In Seoul, a smart city project is using wide-ranging data to optimize public services to the needs of citizens and to address environmental concerns.

Smart Seoul 2015 is a plan for the e-governance of Seoul that strives to create an innovative urban culture based on IT and data. Under the project, data, often generated by citizens themselves, helps City of Seoul officials make more informed decisions and develop real-time, mobile-based services that cater to citizens’ diverse needs. As citizen access to digital data is vital for the project’s success, fast public Wi-Fi is available at 972 hotspots across Seoul, including throughout the city’s subway networks as well as parks and other public facilities.

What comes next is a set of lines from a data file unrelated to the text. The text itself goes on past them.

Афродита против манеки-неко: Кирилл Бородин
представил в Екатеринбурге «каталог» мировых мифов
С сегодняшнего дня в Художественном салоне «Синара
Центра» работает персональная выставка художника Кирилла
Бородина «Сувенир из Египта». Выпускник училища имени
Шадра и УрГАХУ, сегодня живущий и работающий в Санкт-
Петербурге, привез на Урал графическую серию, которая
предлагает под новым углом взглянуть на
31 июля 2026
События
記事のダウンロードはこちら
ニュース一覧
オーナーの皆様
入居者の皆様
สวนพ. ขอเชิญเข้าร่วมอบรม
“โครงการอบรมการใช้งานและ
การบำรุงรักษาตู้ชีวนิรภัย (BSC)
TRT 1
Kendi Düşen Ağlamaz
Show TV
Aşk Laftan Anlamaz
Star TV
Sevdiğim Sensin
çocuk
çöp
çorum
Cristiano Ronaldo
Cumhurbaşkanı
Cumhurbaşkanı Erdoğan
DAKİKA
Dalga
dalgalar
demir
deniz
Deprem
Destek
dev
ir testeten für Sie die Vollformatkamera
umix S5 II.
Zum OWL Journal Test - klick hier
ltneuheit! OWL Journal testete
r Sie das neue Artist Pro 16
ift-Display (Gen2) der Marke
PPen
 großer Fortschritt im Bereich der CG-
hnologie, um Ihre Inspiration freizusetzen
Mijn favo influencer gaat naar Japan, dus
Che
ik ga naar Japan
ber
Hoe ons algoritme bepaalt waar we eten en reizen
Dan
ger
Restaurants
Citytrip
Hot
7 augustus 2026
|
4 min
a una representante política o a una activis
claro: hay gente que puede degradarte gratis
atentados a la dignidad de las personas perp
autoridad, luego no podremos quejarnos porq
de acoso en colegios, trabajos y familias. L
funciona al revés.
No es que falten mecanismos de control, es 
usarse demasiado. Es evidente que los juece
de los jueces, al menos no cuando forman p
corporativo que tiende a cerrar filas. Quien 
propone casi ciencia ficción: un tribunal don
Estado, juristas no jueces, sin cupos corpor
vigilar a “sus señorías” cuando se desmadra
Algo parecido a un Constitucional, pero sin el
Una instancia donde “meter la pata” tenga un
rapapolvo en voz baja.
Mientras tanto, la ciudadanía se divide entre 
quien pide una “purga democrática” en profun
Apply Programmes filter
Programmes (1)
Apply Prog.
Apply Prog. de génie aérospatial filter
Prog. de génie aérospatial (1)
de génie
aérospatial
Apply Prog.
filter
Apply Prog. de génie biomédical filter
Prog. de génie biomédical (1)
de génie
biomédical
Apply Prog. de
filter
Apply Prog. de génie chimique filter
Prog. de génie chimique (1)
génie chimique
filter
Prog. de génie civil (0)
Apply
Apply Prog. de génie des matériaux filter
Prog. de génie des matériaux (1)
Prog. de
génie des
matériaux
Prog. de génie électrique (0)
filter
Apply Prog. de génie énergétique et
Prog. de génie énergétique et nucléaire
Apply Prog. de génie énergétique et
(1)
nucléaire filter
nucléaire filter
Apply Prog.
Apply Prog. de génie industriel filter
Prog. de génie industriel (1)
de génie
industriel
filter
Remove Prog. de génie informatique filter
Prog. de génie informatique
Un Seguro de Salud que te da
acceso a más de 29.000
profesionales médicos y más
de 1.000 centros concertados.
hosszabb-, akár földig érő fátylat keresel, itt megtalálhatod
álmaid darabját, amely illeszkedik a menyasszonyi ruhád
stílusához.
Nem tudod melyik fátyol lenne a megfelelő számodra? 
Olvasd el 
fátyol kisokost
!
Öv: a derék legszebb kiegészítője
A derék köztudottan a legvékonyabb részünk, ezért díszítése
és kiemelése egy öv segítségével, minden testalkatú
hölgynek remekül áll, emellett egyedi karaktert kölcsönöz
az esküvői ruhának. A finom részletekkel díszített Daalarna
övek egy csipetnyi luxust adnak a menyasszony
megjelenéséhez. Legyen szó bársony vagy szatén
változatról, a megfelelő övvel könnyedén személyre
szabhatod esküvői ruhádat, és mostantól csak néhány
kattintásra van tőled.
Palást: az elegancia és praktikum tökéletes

40% CO2 reduction in Seoul by 2030, supported by Smart Seoul 2015

Cities100 – 2015

Data for the project is collected through various e-government functions and the country’s private sector. For instance, the available pool of big data on telephone calls and transportation helped the city revise and streamline nighttime bus routes along the five most trafficked routes, resulting in increased public satisfaction as well as reducing fuel consumption. Another initiative under the project is a mapping application providing 3D street information, which can be used to predict which areas will be most affected by floods, thereby enabling the development of preemptive flood-response measures.

The challenge

Seoul has recognized that many of its environmental, social, and economic issues could be addressed by developing and applying smarter information and communications technology (ICT) to the city’s public services and capitalizing on the widespread use of social media, big data, and mobile devices. Smart Seoul 2015 aims to effectively manage rapid changes in the urban environment and strategies for spearheading future ICT developments.

Co-benefits

Economic Seoul has achieved a 30% cost reduction on server and software maintenance resulting from increased use of cloud computing and energy efficiency measures.

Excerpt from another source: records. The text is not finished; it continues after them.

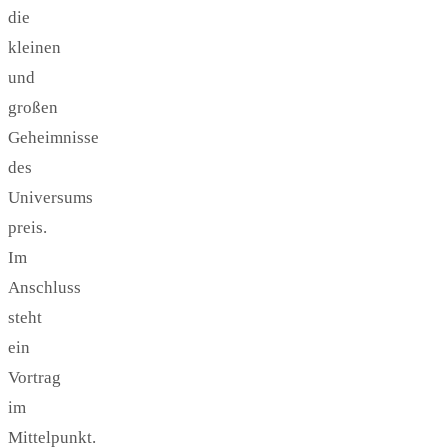
die
kleinen
und
großen
Geheimnisse
des
Universums
preis.
Im
Anschluss
steht
ein
Vortrag
im
Mittelpunkt.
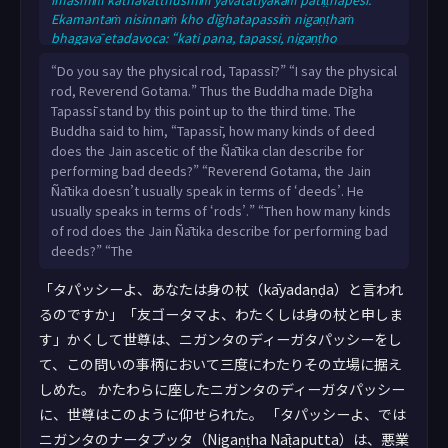
imasmiṁ kathāvatthusmiṁ yāvatatiyakaṁ patiṭṭhāpesi.
Ekamantaṁ nisinnaṁ kho dīghatapassiṁ nigaṇṭhaṁ
bhagavā etadavoca: “kati pana, tapassi, nigaṇṭho
nāṭaputto kammāni paññapeti pāpassa kammassa
“Do you say the physical rod, Tapassī?” “I say the physical
kiriyāya pāpassa kammassa pavattiyā”ti? “Na kho, āvuso
rod, Reverend Gotama.” Thus the Buddha made Dīgha
gotama, āciṇṇaṁ nigaṇṭhassa nāṭaputtassa ‘kammaṁ,
Tapassī stand by this point up to the third time. The
kamman’ti paññapetuṁ; ‘daṇḍaṁ, daṇḍan’ti kho, āvuso
Buddha said to him, “Tapassī, how many kinds of deed
gotama, āciṇṇaṁ nigaṇṭhassa nāṭaputtass
does the Jain ascetic of the Ñātika clan describe for
performing bad deeds?” “Reverend Gotama, the Jain
Ñātika doesn’t usually speak in terms of ‘deeds’. He
usually speaks in terms of ‘rods’.” “Then how many kinds
of rod does the Jain Ñātika describe for performing bad
deeds?” “The
「タパッシーよ、あなたは身の杖（kāyadaṇḍa）と言われ
るのですか」「友ゴータマよ、わたくしは身の杖と申しま
す」かくして世尊は、ニガンタのディーガタパッシーをし
て、この問いの事柄において三度にわたりその立場に据え
しめた。 かたわらに座したニガンタのディーガタパッシー
に、世尊はこのように仰せられた。 「タパッシーよ、では
ニガンタのナータプッタ（Nigaṇṭha Nāṭaputta）は、悪業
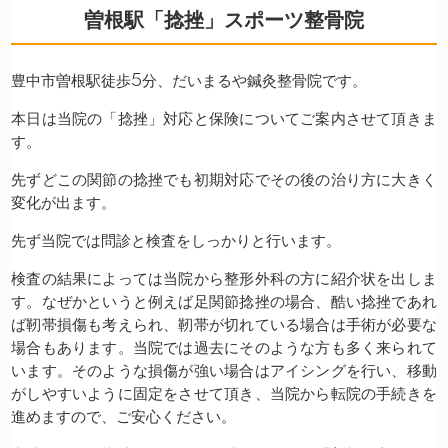
曽根駅「捻挫」スポーツ整骨院
豊中市曽根駅徒歩5分、だいまるや鍼灸整骨院です。
本日は当院の「捻挫」対応と保険についてご案内させて頂きま
す。
先ずどこの関節の捻挫でも初期対応でその後の治り方に大きく
変化が出ます。
先ず当院では問診と検査をしっかりと行います。
検査の結果によっては当院から整形外科の方に紹介状を出しま
す。なぜかというと例えば足関節捻挫の場合、酷い捻挫であれ
ば靭帯損傷も考えられ、靭帯が切れている場合は手術が必要な
場合もあります。当院では過去にそのような方も多く来られて
います。そのような損傷が強い場合はアイシングを行い、移動
がしやすいように固定をさせて頂き、当院から転院の手続きを
進めますので、ご安心ください。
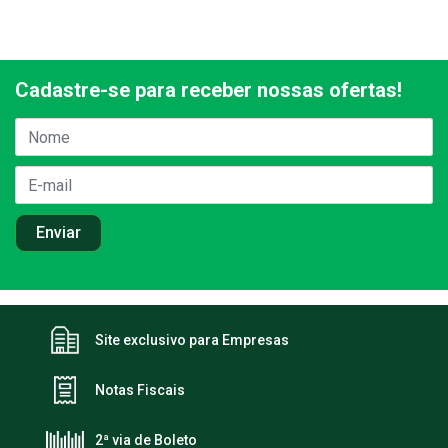
Cadastre-se para receber nossas ofertas!
Site exclusivo para Empresas
Notas Fiscais
2ª via de Boleto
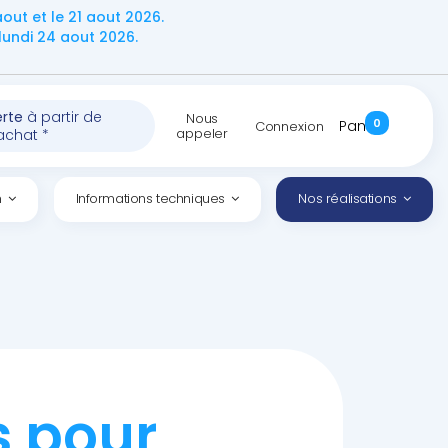
ut et le 21 aout 2026.
undi 24 aout 2026.
erte
à partir de
Nous
0
Panier
Connexion
appeler
achat *
n
Informations techniques
Nos réalisations
s pour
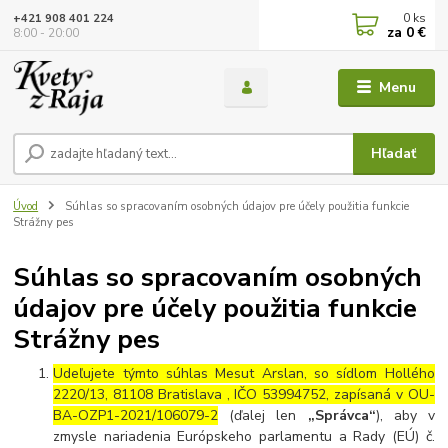
0
ks
+421 908 401 224
za
0 €
8:00 - 20:00
Menu
Hľadať
Úvod
Súhlas so spracovaním osobných údajov pre účely použitia funkcie
Strážny pes
Súhlas so spracovaním osobných
údajov pre účely použitia funkcie
Strážny pes
Udeľujete týmto súhlas Mesut Arslan, so sídlom Hollého
2220/13, 81108 Bratislava , IČO 53994752, zapísaná v OU-
BA-OZP1-2021/106079-2
(ďalej len
„Správca“
), aby v
zmysle nariadenia Európskeho parlamentu a Rady (EÚ) č.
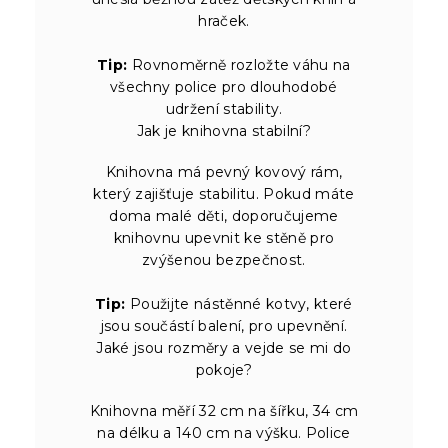
hraček.
Tip:
Rovnoměrně rozložte váhu na
všechny police pro dlouhodobé
udržení stability.
Jak je knihovna stabilní?
Knihovna má pevný kovový rám,
který zajišťuje stabilitu. Pokud máte
doma malé děti, doporučujeme
knihovnu upevnit ke stěně pro
zvýšenou bezpečnost.
Tip:
Použijte nástěnné kotvy, které
jsou součástí balení, pro upevnění.
Jaké jsou rozměry a vejde se mi do
pokoje?
Knihovna měří 32 cm na šířku, 34 cm
na délku a 140 cm na výšku. Police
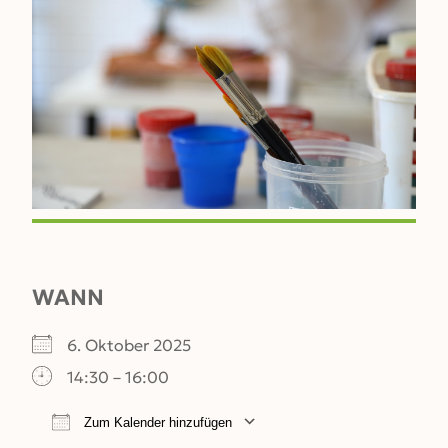
WANN
6. Oktober 2025
14:30 – 16:00
Zum Kalender hinzufügen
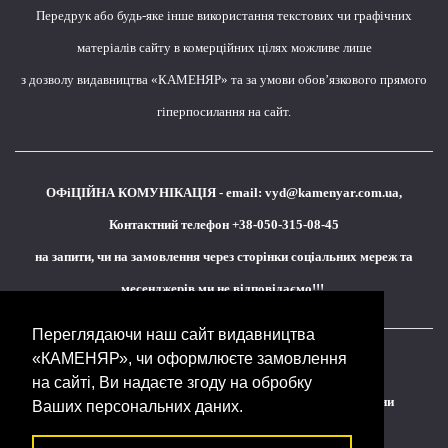
Передрук або будь-яке інше використання текстових чи графічних
матеріалів сайту в комерційних цілях можливе лише
з дозволу видавництва «КАМЕНЯР» та за умови обов’язкового прямого
гіперпосилання на сайт.
ОФіЦІЙНА КОМУНІКАЦІЯ - email:
vyd@kamenyar.com.ua
,
Контактний телефон +38-050-315-08-45
на запити, чи на замовлення через сторінки соціальних мереж та
месенджерів ми не відповідаємо!!!
Переглядаючи наш сайт видавництва
«КАМЕНЯР», чи оформлюєте замовлення
Кожне наше видання - це внесок у спротив,
на сайті, Ви надаєте згоду на обробку
у збереження ідентичності та неминучу перемогу України
Ваших персональних даних.
(видавництво «КАМЕНЯР»)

Environmental The energy efficiency measures at the data center that oversees all municipal information systems in Seoul, consisting of automated temperature distribution and heat- and humidity-proof systems, help to save up to 727 MWh of electricity per year.

Health The mobile service “Staying Safe in Seoul” informs residents of potential or imminent dangers, such as floods, heavy snowfalls, storms, and fires.

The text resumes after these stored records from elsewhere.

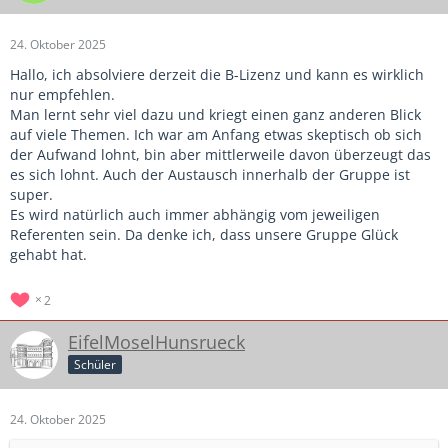
24. Oktober 2025
Hallo, ich absolviere derzeit die B-Lizenz und kann es wirklich
nur empfehlen.
Man lernt sehr viel dazu und kriegt einen ganz anderen Blick
auf viele Themen. Ich war am Anfang etwas skeptisch ob sich
der Aufwand lohnt, bin aber mittlerweile davon überzeugt das
es sich lohnt. Auch der Austausch innerhalb der Gruppe ist
super.
Es wird natürlich auch immer abhängig vom jeweiligen
Referenten sein. Da denke ich, dass unsere Gruppe Glück
gehabt hat.
2
EifelMoselHunsrueck
Schüler
24. Oktober 2025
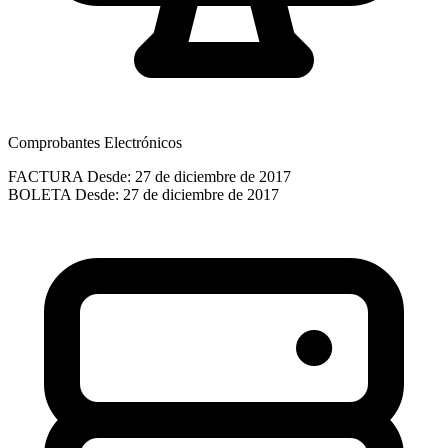
Comprobantes Electrónicos
FACTURA
Desde: 27 de diciembre de 2017
BOLETA
Desde: 27 de diciembre de 2017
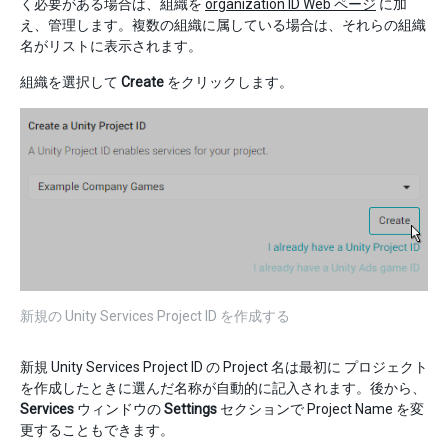
く必要がある場合は、組織を
organization ID Web ページ
に加
え、管理します。複数の組織に属している場合は、それらの組織
名がリストに表示されます。
組織を選択して
Create
をクリックします。
新規の Unity Services Project ID を作成する
新規 Unity Services Project ID の Project 名は最初に プロジェクト
を作成したときに選んだ名称が自動的に記入されます。後から、
Services
ウィンドウの
Settings
セクションで Project Name を変
更することもできます。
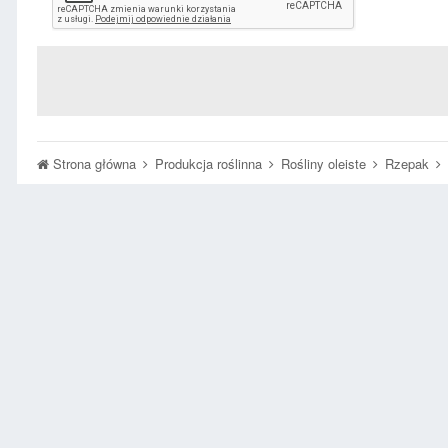
Strona główna
Produkcja roślinna
Rośliny oleiste
Rzepak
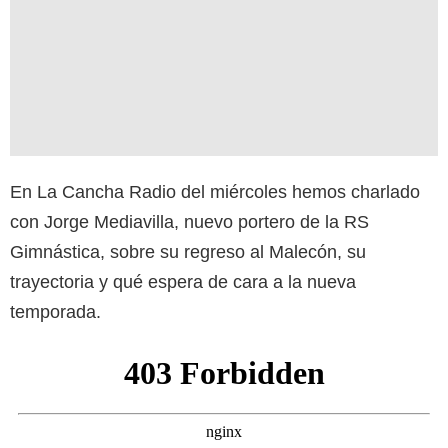
En La Cancha Radio del miércoles hemos charlado
con Jorge Mediavilla, nuevo portero de la RS
Gimnástica, sobre su regreso al Malecón, su
trayectoria y qué espera de cara a la nueva
temporada.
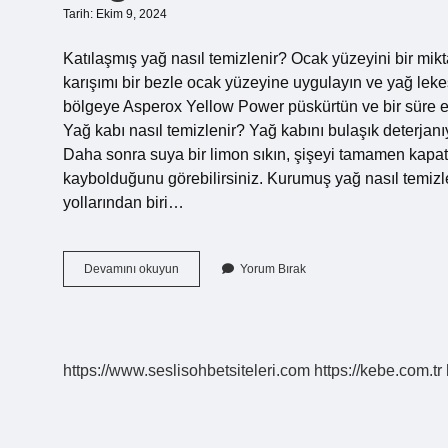
Tarih: Ekim 9, 2024
Katılaşmış yağ nasıl temizlenir? Ocak yüzeyini bir mikta
karışımı bir bezle ocak yüzeyine uygulayın ve yağ l
bölgeye Asperox Yellow Power püskürtün ve bir süre etk
Yağ kabı nasıl temizlenir? Yağ kabını bulaşık deterjanı
Daha sonra suya bir limon sıkın, şişeyi tamamen kapatın
kaybolduğunu görebilirsiniz. Kurumuş yağ nasıl temizle
yollarından biri…
Yağ
Devamını okuyun
Yorum Bırak
Tabakası
Nasıl
Temizlenir
https://www.seslisohbetsiteleri.com
https://kebe.com.tr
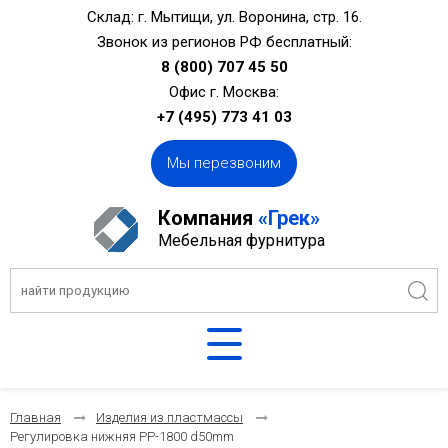
Склад: г. Мытищи, ул. Воронина, стр. 16.
Звонок из регионов РФ бесплатный:
8 (800) 707 45 50
Офис г. Москва:
+7 (495) 773 41 03
Мы перезвоним
Компания
«Грек»
Мебельная фурнитура
Главная
Изделия из пластмассы
Регулировка нижняя PP-1800 d50mm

Social Ensuring access to technology across social divides, the city provides second-hand computers, smartphones, and IT classes for the underprivileged. Distribution of second-hand computers reached 2,700 per year in 2014.

About Seoul

Seoul is the capital and largest metropolis of the Republic of Korea (commonly known as South Korea). Seoul is the world’s 16th largest city and houses about half of the country’s population of 51.44 million people with 678,102 international residents. Today, Seoul is considered a leading and rising global city, resulting from an economic boom called the Miracle on the Han River which transformed it to the world’s 4th largest metropolitan economy with a GDP of US$845.9 billion in 2014.